The State’s public hospital system has had a horror start to the flu season with monthly ambulance ramping hours the highest so far for 2023 and the highest June figures on record.
Ambulances spent 5,360 hours parked outside hospital emergency departments in June waiting for their patients to be seen, a 70-hour increase on the next highest June figures
in 2021.
Shadow Health Minister Libby Mettam said the figures represented a disastrous start to the flu season and showed the Cook Labor Government’s Emergency Department Reform package, which included the State Health Operations Centre to address pressures on our hospital emergency departments, had achieved less than nothing.
“It’s difficult to understand how this Labor Government can keep telling us they are throwing so much time, effort and money at this problem but achieving so little,” Ms Mettam said.
“June is just the beginning of the flu season so it must be very worrying for our already stretched health professionals to think about what’s going to happen in the next couple of months.”
Ms Mettam said Labor were interested in health only insofar as it could be used for political point scoring.
“Premier and failed health Minister Roger Cook waged political warfare around ambulance ramping hours when he was Shadow Health Minister, since then ramping has risen by more than 600 per cent and now he has nothing to say,” she said.
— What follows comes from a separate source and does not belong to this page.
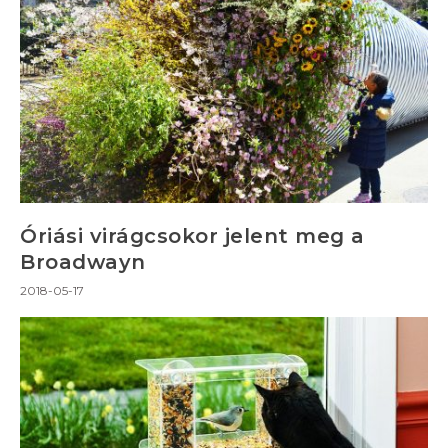
Óriási virágcsokor jelent meg a
Broadwayn
2018-05-17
“If Premier Cook wants to get political about health in the face of an election, he should fix the ambulance ramping at Rockingham Hospital which last month hit an all-time monthly record high of 390 hours a month.
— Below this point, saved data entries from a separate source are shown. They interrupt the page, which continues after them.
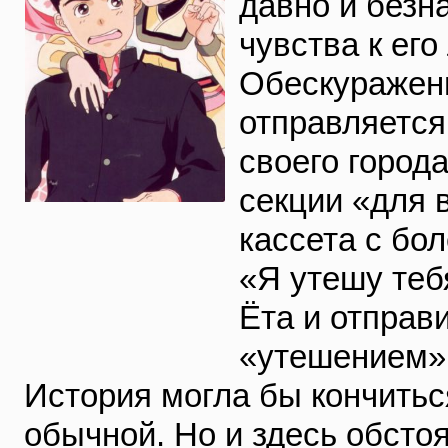
давно и безн
чувства к его
Обескураженн
отправляется
своего город
секции «для 
кассета с бо
«Я утешу теб
Ёта и отправ
«утешением»
История могла бы кончиться
обычной. Но и здесь обсто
“Under Labor, our hospital system has been on a six-year slide into chaos and the people of Western Australia and our health workers deserve better.”
Ms Mettam said the release this week of the 2023 ‘Your Voice in Health’ Employee Engagement Survey, which showed that three in four WA health workers didn’t feel valued and respected and didn’t feel their organisation cared for their health and wellbeing, was a damning indictment on moral among our health workers.
“Also very telling was that more than 75 per cent of workers didn’t feel their employer, the Cook Labor Government, were honest in their communications with them,” she said.